We’ve already derived a lot of inspiration from Julia (for example, Zachary DeVito credits the original emphasis on multiple dispatch in our dispatcher to Julia), and I think in general Julia can serve as a very powerful vision of what could be possible, and also what we have to be careful about (e.g., time to first plot). There’s also opportunity to improve on Julia for our domain; e.g., Julia often advertises the fact that you can directly write loops with mathematical operations and have these compile into efficient code–we don’t need to try to pursue this because the cores of our kernels are quite complex and best implemented at a low level in any case.

Why not use Julia directly? We want the Julia vision, but we want it in Python (it’s the ecosystem!) There is tremendous potential in this direction, but also a lot of work and many unresolved design questions. I’m pretty excited about where we are headed next.

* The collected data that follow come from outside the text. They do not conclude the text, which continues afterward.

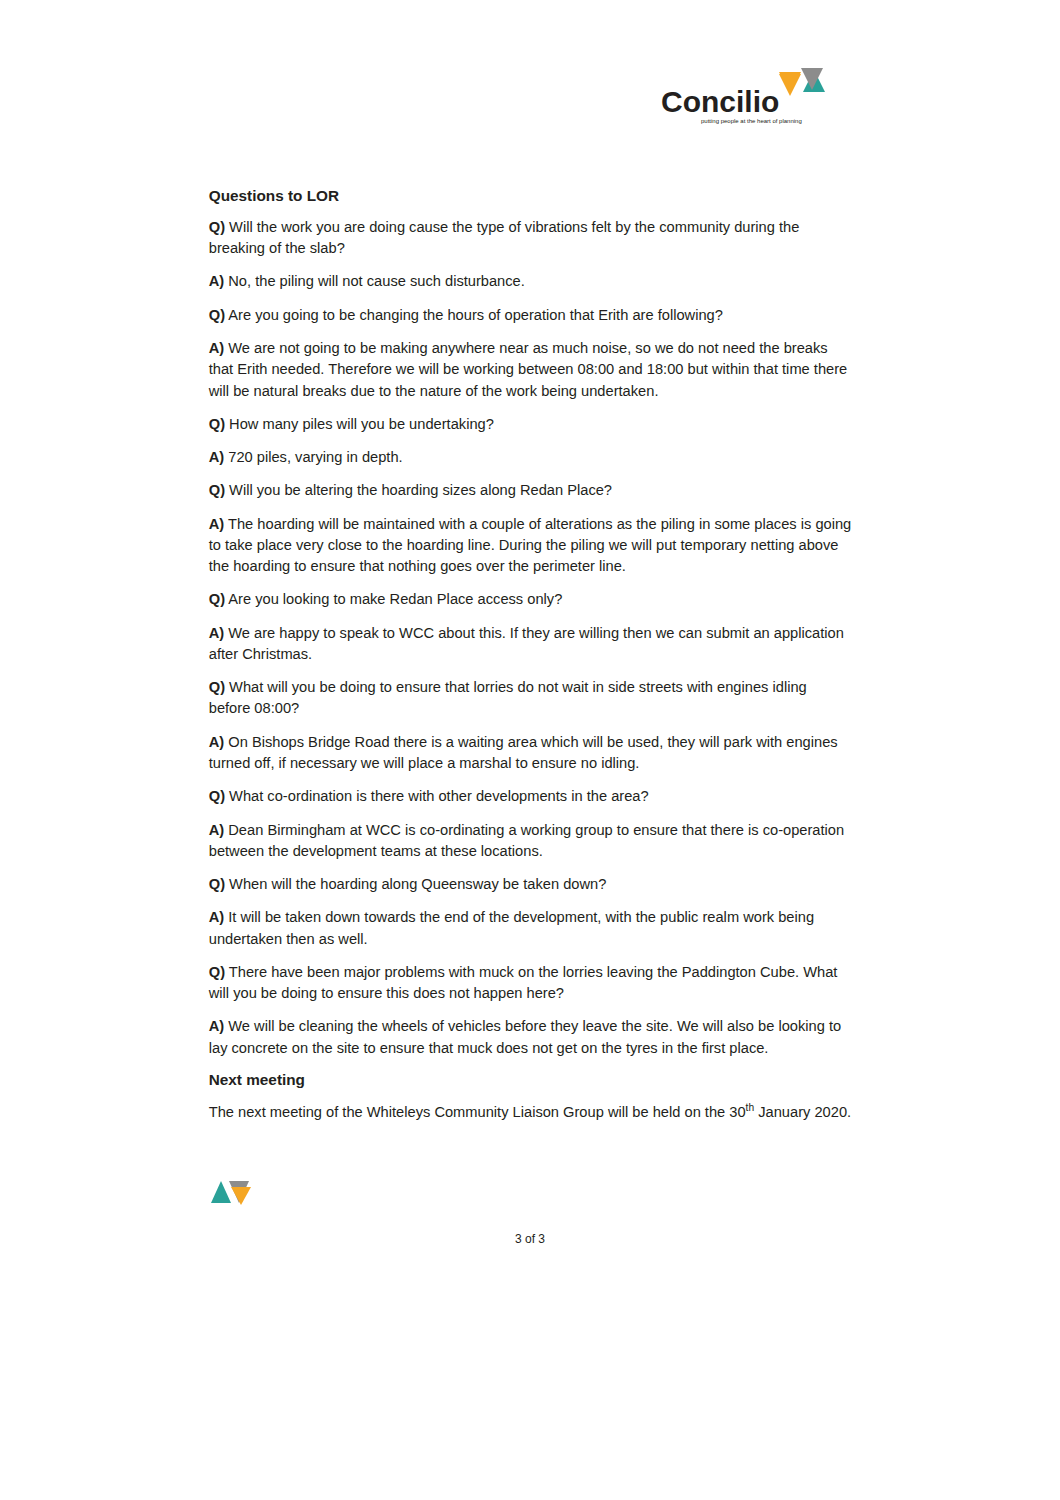Concilio putting people at the heart of planning
Questions to LOR
Q) Will the work you are doing cause the type of vibrations felt by the community during the breaking of the slab?
A) No, the piling will not cause such disturbance.
Q) Are you going to be changing the hours of operation that Erith are following?
A) We are not going to be making anywhere near as much noise, so we do not need the breaks that Erith needed. Therefore we will be working between 08:00 and 18:00 but within that time there will be natural breaks due to the nature of the work being undertaken.
Q) How many piles will you be undertaking?
A) 720 piles, varying in depth.
Q) Will you be altering the hoarding sizes along Redan Place?
A) The hoarding will be maintained with a couple of alterations as the piling in some places is going to take place very close to the hoarding line. During the piling we will put temporary netting above the hoarding to ensure that nothing goes over the perimeter line.
Q) Are you looking to make Redan Place access only?
A) We are happy to speak to WCC about this. If they are willing then we can submit an application after Christmas.
Q) What will you be doing to ensure that lorries do not wait in side streets with engines idling before 08:00?
A) On Bishops Bridge Road there is a waiting area which will be used, they will park with engines turned off, if necessary we will place a marshal to ensure no idling.
Q) What co-ordination is there with other developments in the area?
A) Dean Birmingham at WCC is co-ordinating a working group to ensure that there is co-operation between the development teams at these locations.
Q) When will the hoarding along Queensway be taken down?
A) It will be taken down towards the end of the development, with the public realm work being undertaken then as well.
Q) There have been major problems with muck on the lorries leaving the Paddington Cube. What will you be doing to ensure this does not happen here?
A) We will be cleaning the wheels of vehicles before they leave the site. We will also be looking to lay concrete on the site to ensure that muck does not get on the tyres in the first place.
Next meeting
The next meeting of the Whiteleys Community Liaison Group will be held on the 30th January 2020.
3 of 3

Credits to Gregory Chanan who has said many similar things in the past, including in his PTDC talk.


i wonder how technically feasible is to to have the core in Julia instead of C++ but stil have an interface in Python.


I currently use Julia with the Python ecosystem. It is my preferred environment. Julia calls Python transparently and can use any library. For example, I am implementing fast numerical Julia code on top of Huggingface models. There is no need to choose Julia or the Python ecosystem - use both


This would be very nice.

See also Where do the 2000+ PyTorch operators come from?: More than you wanted to know. This kind of composability issue is where Julia shines.

I did not know that PyTorch uses multiple dispatch - where can I read more?

It makes sense not wanting to leave the Python ecosystem - as of today, of course. As a total newbie, I feel like PyTorch needs to push more in the production ecosystem and Python is the strongest language to be doing that (given the popularity of MLOps, data engineering and such and libraries like Prefect). Still, I would not exclude a tighter integration with Julia, even just as a standard to look at to hack performance.

I’d recommend looking at Let’s talk about the PyTorch dispatcher : ezyang’s blog

and What (and Why) is __torch_dispatch__?.